歯周病関連細菌検査等を行うと、かつて『侵襲性歯周炎』と呼ばれた10代から30代と若い人に起こる稀な歯周病であることが分かりました。この病気は急速に進行するため、早期発見・早期治療が原則です。
患者様は『若い内から自分の歯を失いたくない。詰め物や被せ物で歯の色が変わるのは悲しい。』と自費治療も含めた歯周病の治療を希望され、治療を行うこととなりました。
治療後のお口の写真とレントゲン
患者様と患者様のご両親とご相談しつつ、自費でしかできない歯周病治療は自費治療、その他は保険治療と分けて、“全顎的”な歯周病治療を行いました。外科手術を伴う治療でしたが、治療後7年が経ち、3ヶ月に1回の定期検診で特に追加の治療もなく、抜歯することもなく、良好に噛めていらっしゃいます。
治療前・治療後の比較レントゲン
元々自分のお口の中への意識が高く、自分でのお口のケアもしっかりされていたので、あまりお口の写真では変化がないように見えます。しかし、レントゲンでは明かに歯を支える“骨が再生している”のがわかります。
当初計画に入れていた“揺れる歯を固定するために歯を削って詰め物で繋ぐ治療”をしなくても、歯周病治療のみで病状が改善しました。

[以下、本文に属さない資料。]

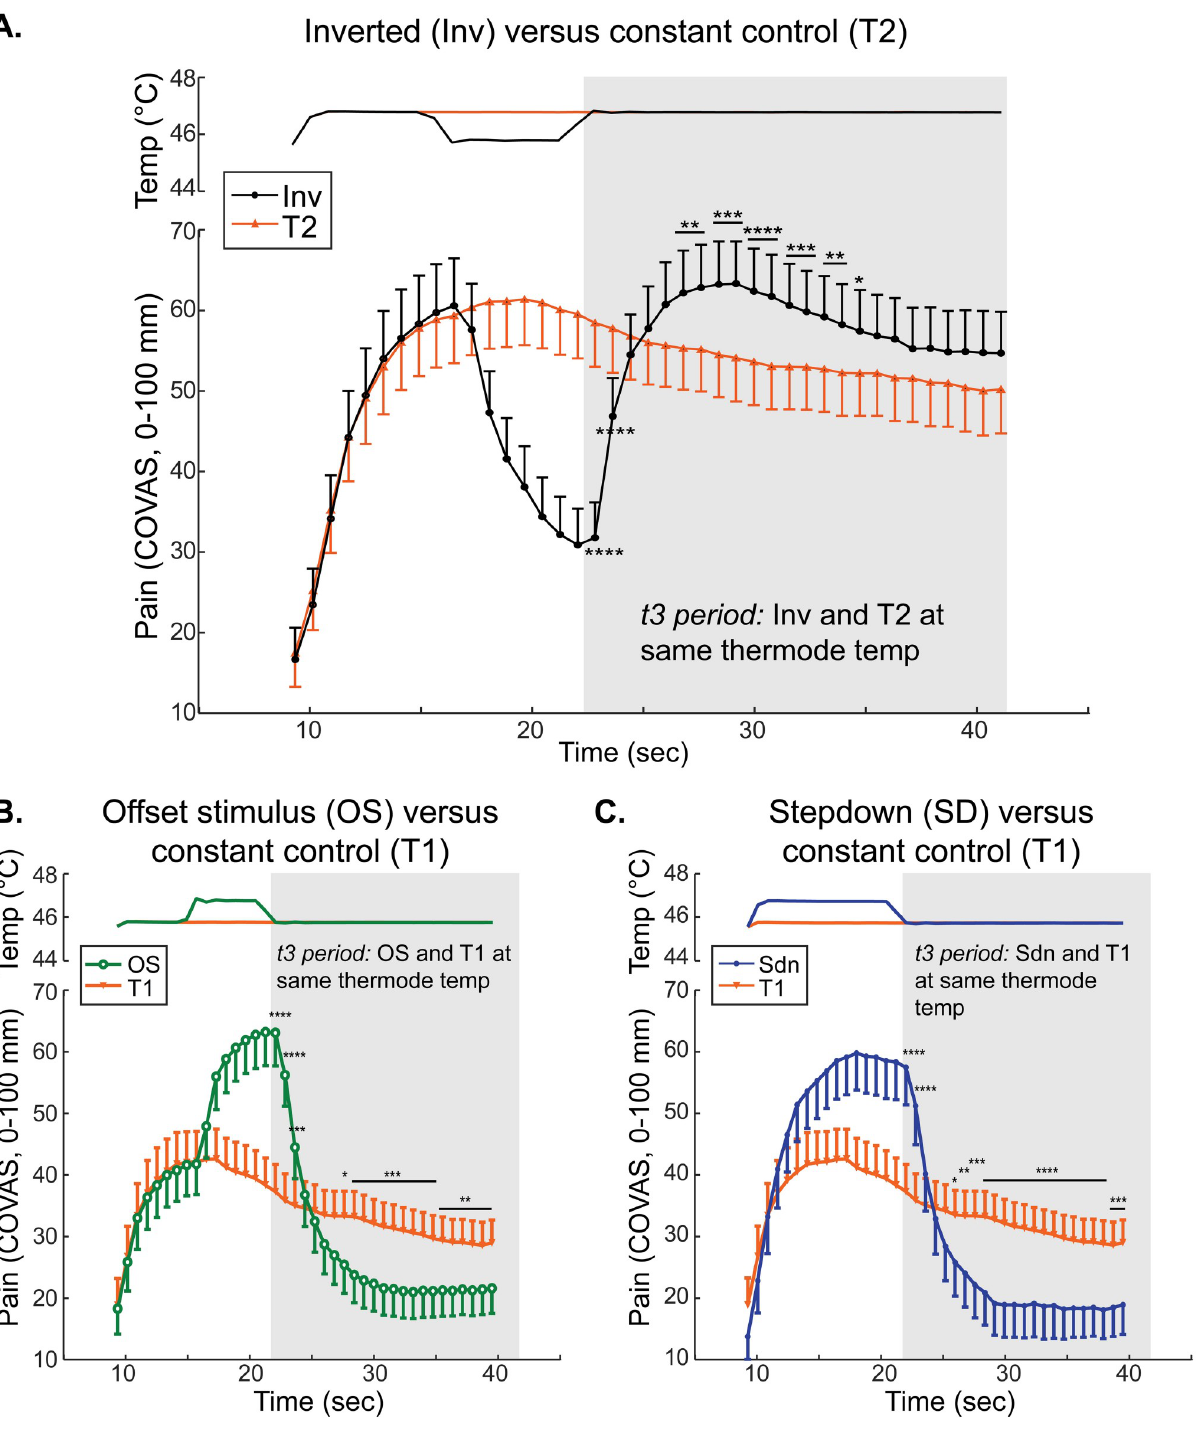
Fig 2. Pain intensity disproportionately increases with an increase in noxious-range temperature. A. Group mean temperature (top) and continuous pain intensity rating (bottom) curves from the Inverted (Inv, black circles) and T2 constant control (orange triangles) stimuli are shown. B. Group mean temperature (top) and continuous pain intensity rating (bottom) curves from the offset stimulus (OS, green circles) and T1 constant control (orange triangles) stimuli are shown. C. Group mean temperature (top) and continuous pain intensity rating (bottom) curves from the Stepdown (Sdn, blue circles) and T1 control (orange triangles) stimuli are shown. A–C. Symbols represent group-level means and error bars represent 95% confidence intervals. P-values: � p < 0.05, �� p < 0.01, ��� p < 0.001, ���� p < 0.0001.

患者様は、歯の揺れがなくなり、一本も歯を抜かなくて済んだことに感謝しているとおっしゃられていました。
治療の詳細
患者様の年齢・性別 | 23歳・女性 |
主訴 | 他院にて歯が揺れているから、抜歯と言われた |
治療内容 | 歯周外科治療(歯周組織再生療法) |
費用 | 約80万円(保険治療費は含まれない) |
期間 | 約1年 |
リスク・副作用 | 治療後の定期検診を通っていただかないと、通常の方より再発や病状の悪化の リスクが高く、重篤になることが予想される |
患者様は、歯科定期検診に通われていたものの、歯の揺れが悪化していき、次第に噛みにくくなり、歯を抜くしかないと言われたことに不安を感じ、藁にもすがる思いで来院されました。
外科的な治療を伴いましたが、歯周病の専門的な視点から治療をこころみることで、抜歯をしなければならなかった歯の病状が改善し、今では歯の揺れを気にすることがなくなり、すべて自分の歯であることに喜ばれ、患者様の『自分の歯が残せたことの“幸せ”』に貢献することができました。